Extract provided >>
Sunday, January 7, 2007

Week Fourteen - Contemplation: The Sequel

Learning has many aspects. One learns from teachers, from peers, and also on one's own. I was thinking of what I have learnt – to date.

Some time ago – a long time ago in fact – I dabbled with entrepreneurship, where I learnt how to manage people - people who work for you, people who look up to you, and people who are your customers. I learnt to anticipate other's needs, and to convert that need into an opportunity for me. I learnt the importance of planning, and the critical role that people play – as executioners of the plan or as surprise elements. I learnt how to manage for such surprise elements. I experienced the practicalities of running a business in the dynamic Indian business milieu. I learnt that in an ever changing world, there can be certain constants, and the importance of these constants. I realised the limitations of being a tiny player in a highly commoditised market. I also realised that a great way of growing is to harness the ambitions and aspirations of others.

Task set >>
[A] In the blog post on learning, in which business setting did the writer experience the practicalities of running a business?
[B] Carry on the blog post on learning from its final sentence.
The data after this text is not needed for either task.

Source material >>
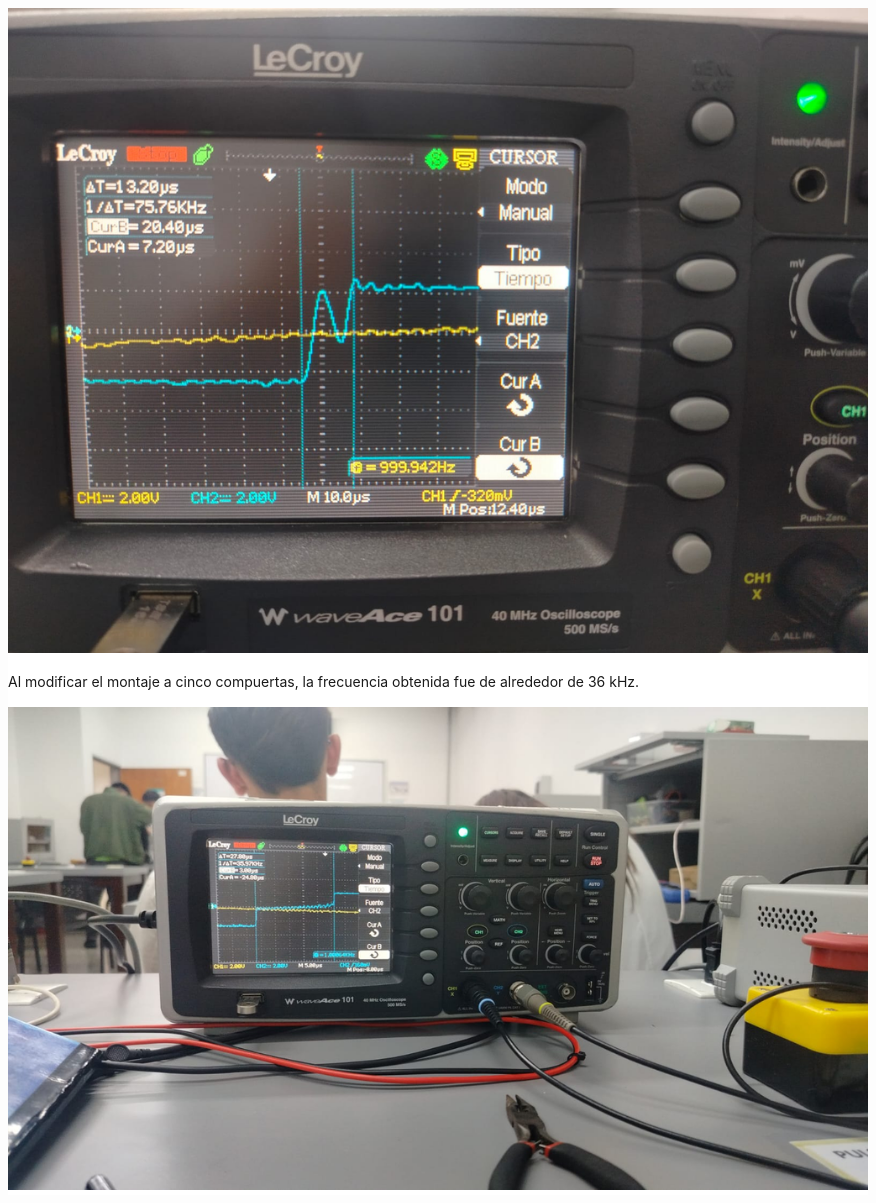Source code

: ![3 compuertas](Imag_lab/3_compuertas_anillo.jpg)

Al modificar el montaje a cinco compuertas, la frecuencia obtenida fue de alrededor de 36 kHz.

![5 compuertas](Imag_lab/5_compuertas_anillo.jpg)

Per-task outputs >>
[A] The dynamic Indian business milieu.

[B]
I had once aspired to be a bureaucrat – part of the iron framework of Indian administration – the Indian Administrative Service. While that dream was never realised, the preparation for that was a great learning experience. I learnt the different subjects that a civil services aspirant is tested on, and it is widely known that the examination tests you on any subject under the sun. I re-learnt the importance of planning and proper execution in an academic sense. I met some former bureaucrats, fabulous teachers, some dedicated people who now have joined the services, and also some who are diligently working towards that goal. The relations I formed then are some of my most cherished.

Later, I became part of the business process outsourcing boom – working in a big international BPO company for a bank customer service process. I learnt that most people – no matter which time zone they are in – share the same anxieties. I learnt what drives the young, upwardly mobile people of my country. I learnt about the aims, ambitions, desires and wants of this new consumer class.

Communication has always interested me, so I enrolled for a Post Graduate Diploma in Journalism. I met some of the most wonderful people here. The course gave me my most cherished academic accomplishment. It also gave me the opportunity of getting to know a very unique mind – that of a journalist.

I became a journalist – working for the world’s largest selling English language newspaper. I worked with some great individuals, some brilliant minds. I learnt what goes into making tomorrow’s newspaper. Believe me, it is not just wire feeds and sensationalism and pictures. I learnt why something that is at first glance trivial is deemed newsworthy while some apparently interesting or drastic event is ignored.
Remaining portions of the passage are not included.